After lunch at the nearby Front Porch Restaurant, we head off to the Green Bank Observatory, home to the Green Bank Telescope, used to gather radio data from space. It’s the reason the surrounding 13,000-square-mile area (most of it state and national forest) is labeled the National Radio Quiet Zone, where radio transmissions are limited to prevent disruptions to the telescope’s reception – though only the approximately 150 people closest to the observatory aren’t allowed WiFi, or in some cases even microwaves. We’re given a bus tour of the grounds and background on the massive, 17-million-pound telescope and how scientists there work, in part, on finding signs of life beyond Earth.
We’re all too tired for games when we finally get back to the cabin. Mia points out that we were so busy, it wasn’t such a challenge to ignore her phone. My husband says he’s been surprised by how many times he’s reached for his pocket to check his email throughout the day and stopped himself – “several times an hour,” he notes. “It makes me realize how it’s basically become a robotic habit.” I’ve been the same way: It’s an almost unconscious impulse whenever there’s a moment of downtime. It makes me want to retrain myself to be comfortable with a little boredom, if that’s what a lack of digital stimuli is these days.

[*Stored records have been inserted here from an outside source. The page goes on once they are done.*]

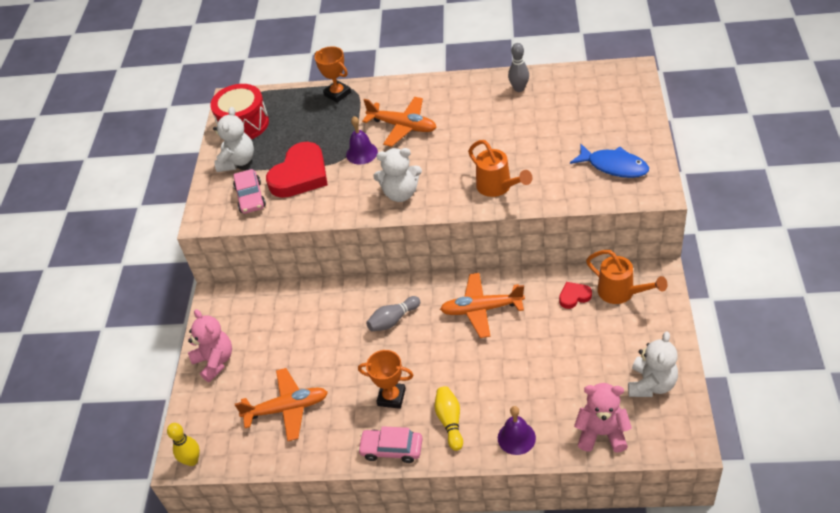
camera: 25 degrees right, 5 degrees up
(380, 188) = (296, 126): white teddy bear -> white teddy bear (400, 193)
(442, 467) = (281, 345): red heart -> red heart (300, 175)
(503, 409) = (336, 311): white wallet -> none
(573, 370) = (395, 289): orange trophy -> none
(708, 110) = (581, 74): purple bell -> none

On Sunday, as we head home, we do a postmortem. We didn’t check our emails, or post photos on or scroll through social media all weekend. Countless Pokémon went uncaught, friends and family went untexted, and all the maps we consulted were paper.
“I think we should do a trip like this every year,” Dante B says, putting in his ear buds as we near home. “But I’m going to listen to a podcast now.”
IF YOU GO...
Castaway Caboose (Durbin). You can board the Durbin Rocket, a steam train that drops off you and your fully renovated Wabash Railroad caboose (with bathroom facilities and fridge and cooking area) in a remote area by the Greenbrier River, with no cell service. The caboose holds up to six people. $330 for first night, $225 for second night, $190 for third night. 304-636-9477. mountainrailwv.com.
Lost River State Park (Mathias). The park has four-person Legacy cabins that range from $109 to $119 per night Sunday through Thursday, $119 to $139 on Friday and Saturday. There are also Legacy cabins for two, three, six and eight people. There are 11 other Classic or Vacation cabins with more modern construction that are available year-round. Cell service is unreliable; cabins are wired for WiFi (though if the password ends up in the campfire, so be it). 304-897-5372. wvstateparks.com.
Big Bend Campground (Cabins). This seriously off-the-grid campground in the gorgeous Smoke Hole Canyon in Monongahela National Forest is a favorite for fishing – it sits by the South Branch of the Potomac River – and hiking. Its 46 sites are available from April through late October. Camping fees range from $22 to $40 a night, with bathroom and shower facilities. 877-444-6777. recreation.gov.